* [PROVIDED DATA]:

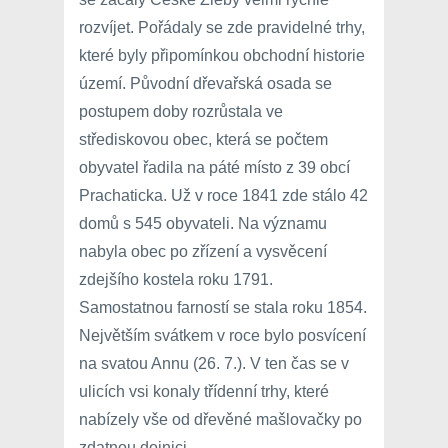
rozvíjet. Pořádaly se zde pravidelné trhy,
které byly připomínkou obchodní historie
území. Původní dřevařská osada se
postupem doby rozrůstala ve
střediskovou obec, která se počtem
obyvatel řadila na páté místo z 39 obcí
Prachaticka. Už v roce 1841 zde stálo 42
domů s 545 obyvateli. Na významu
nabyla obec po zřízení a vysvěcení
zdejšího kostela roku 1791.
Samostatnou farností se stala roku 1854.
Největším svátkem v roce bylo posvícení
na svatou Annu (26. 7.). V ten čas se v
ulicích vsi konaly třídenní trhy, které
nabízely vše od dřevěné mašlovačky po
zdatnou dojnici.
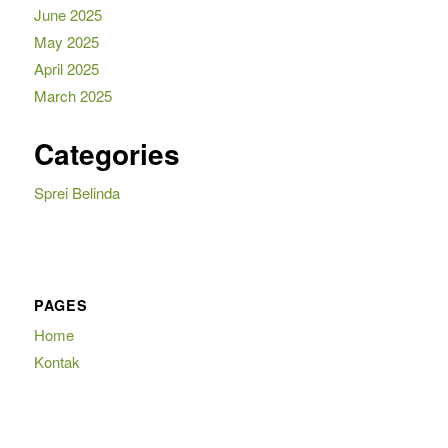
June 2025
May 2025
April 2025
March 2025
Categories
Sprei Belinda
PAGES
Home
Kontak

* [ASSIGNMENT]:
Rewrite the data as a Markdown table with the columns Row and Line, starting with the first line of the data and going on through the line containing "zdejšího kostela roku 1791.". Number each row, leave out blank lines and the pictures, and include no other lines.

* [RESULT FOR THIS TASK]:
| Row | Line |
|---|---|
| 1 | rozvíjet. Pořádaly se zde pravidelné trhy, |
| 2 | které byly připomínkou obchodní historie |
| 3 | území. Původní dřevařská osada se |
| 4 | postupem doby rozrůstala ve |
| 5 | střediskovou obec, která se počtem |
| 6 | obyvatel řadila na páté místo z 39 obcí |
| 7 | Prachaticka. Už v roce 1841 zde stálo 42 |
| 8 | domů s 545 obyvateli. Na významu |
| 9 | nabyla obec po zřízení a vysvěcení |
| 10 | zdejšího kostela roku 1791. |